In such examination, we have assumed the genuineness of all signatures, the authenticity of all documents submitted to us as originals and the conformity with the originals of all documents submitted to us as copies. In making our examination of documents executed by parties other than the Company, we have assumed that such parties had the corporate power to enter into and perform all obligations thereunder, the legal capacity of all individual signatories, and the due authorization by all requisite action, corporate and other, and execution and delivery by such parties of such documents and the validity and binding effect thereof. As to matters of fact relevant to the opinions expressed herein, we have relied on the representations and statements of fact made in such documents. This opinion letter is given, and all statements herein are made, in the context of the foregoing.
 
One Azrieli Center, Tel-Aviv 67021, Israel
Tel: 972-3-607-4444, Fax: 972-3-607-4422
law@gkh-law.com · www.gkhlaw.com
 
 

 

 
Based on the foregoing, subject to the qualifications stated herein, and assuming the Board of Directors approves the price at which the Ordinary Shares are sold, we are of the opinion that:
   
 
The Ordinary Shares to be issued and sold by the Company, as contemplated by the Prospectus included in the Registration Statement, are duly and validly authorized and, when issued and sold in the manner contemplated by the Underwriting Agreement filed as an exhibit to the Registration Statement (the “Underwriting Agreement”) and upon receipt by the Company of payment therefor as provided in the Underwriting Agreement, will be validly issued, fully paid and non-assessable.
   
 
This opinion letter has been prepared for your use in connection with the Registration Statement and speaks as of the date hereof.

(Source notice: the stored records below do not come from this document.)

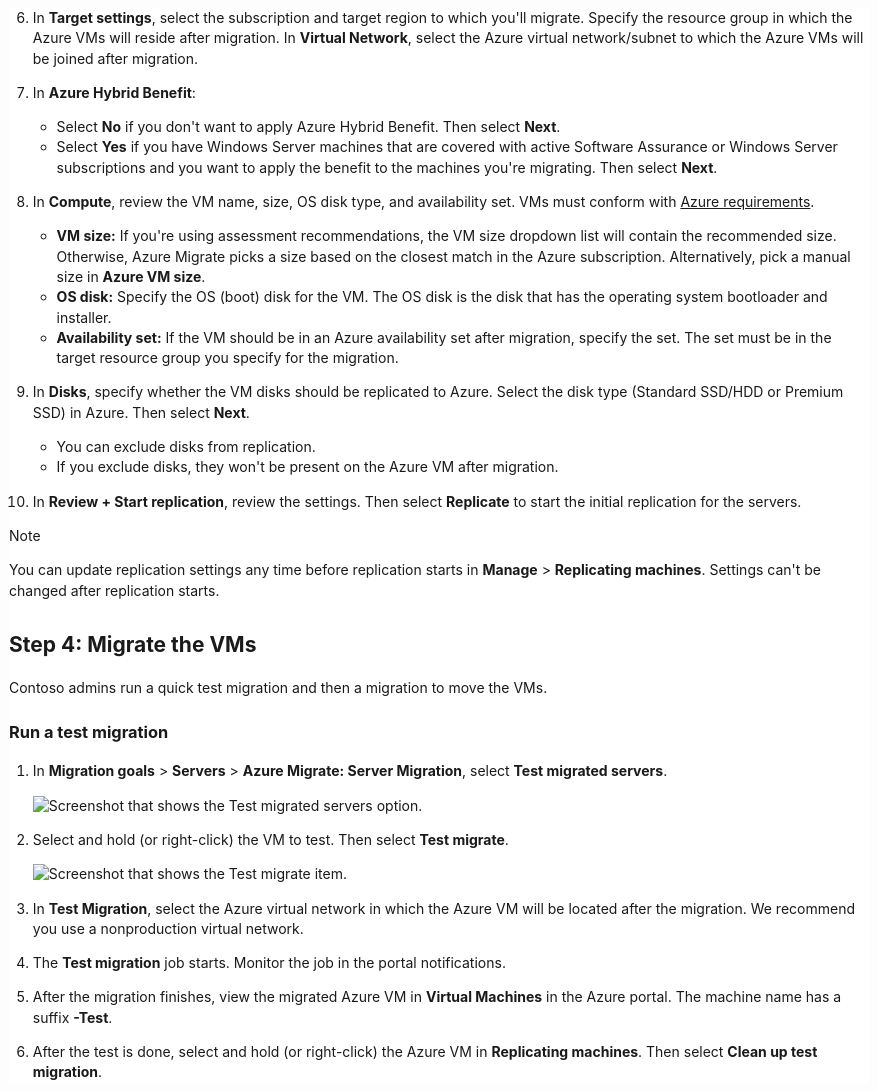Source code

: 6. In **Target settings**, select the subscription and target region to which you'll migrate. Specify the resource group in which the Azure VMs will reside after migration. In **Virtual Network**, select the Azure virtual network/subnet to which the Azure VMs will be joined after migration.

7. In **Azure Hybrid Benefit**:

    - Select **No** if you don't want to apply Azure Hybrid Benefit. Then select **Next**.
    - Select **Yes** if you have Windows Server machines that are covered with active Software Assurance or Windows Server subscriptions and you want to apply the benefit to the machines you're migrating. Then select **Next**.

8. In **Compute**, review the VM name, size, OS disk type, and availability set. VMs must conform with [Azure requirements](/azure/migrate/migrate-support-matrix-vmware#vmware-requirements).

    - **VM size:** If you're using assessment recommendations, the VM size dropdown list will contain the recommended size. Otherwise, Azure Migrate picks a size based on the closest match in the Azure subscription. Alternatively, pick a manual size in **Azure VM size**.
    - **OS disk:** Specify the OS (boot) disk for the VM. The OS disk is the disk that has the operating system bootloader and installer.
    - **Availability set:** If the VM should be in an Azure availability set after migration, specify the set. The set must be in the target resource group you specify for the migration.

9. In **Disks**, specify whether the VM disks should be replicated to Azure. Select the disk type (Standard SSD/HDD or Premium SSD) in Azure. Then select **Next**.
    - You can exclude disks from replication.
    - If you exclude disks, they won't be present on the Azure VM after migration.

10. In **Review + Start replication**, review the settings. Then select **Replicate** to start the initial replication for the servers.

> [!NOTE]
> You can update replication settings any time before replication starts in **Manage** > **Replicating machines**. Settings can't be changed after replication starts.

## Step 4: Migrate the VMs

Contoso admins run a quick test migration and then a migration to move the VMs.

### Run a test migration

1. In **Migration goals** > **Servers** > **Azure Migrate: Server Migration**, select **Test migrated servers**.

     ![Screenshot that shows the **Test migrated servers** option.](./media/contoso-migration-rehost-linux-vm/test-migrated-servers.png)

1. Select and hold (or right-click) the VM to test. Then select **Test migrate**.

    ![Screenshot that shows the **Test migrate** item.](./media/contoso-migration-rehost-linux-vm/test-migrate.png)

1. In **Test Migration**, select the Azure virtual network in which the Azure VM will be located after the migration. We recommend you use a nonproduction virtual network.
1. The **Test migration** job starts. Monitor the job in the portal notifications.
1. After the migration finishes, view the migrated Azure VM in **Virtual Machines** in the Azure portal. The machine name has a suffix **-Test**.
1. After the test is done, select and hold (or right-click) the Azure VM in **Replicating machines**. Then select **Clean up test migration**.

We assume no obligation to advise you of any changes in the foregoing subsequent to the delivery of this opinion letter.
   
 
We hereby consent to the filing of this opinion as Exhibit 5.1 to the Registration Statement and to the use of our name under the caption “Legal Matters” contained in the Prospectus. In giving this consent, we do not hereby concede that we are within the category of persons whose consent is required under Section 7 of the 1933 Act or the rules and regulations promulgated thereunder. We are attorneys admitted to practice in the State of Israel and we do not express any opinion on the law of any jurisdiction other than the laws of the State of Israel.
   
   
 
Very truly yours,
   
   
 
Gross, Kleinhendler, Hodak, Halevy, Greenberg & Co.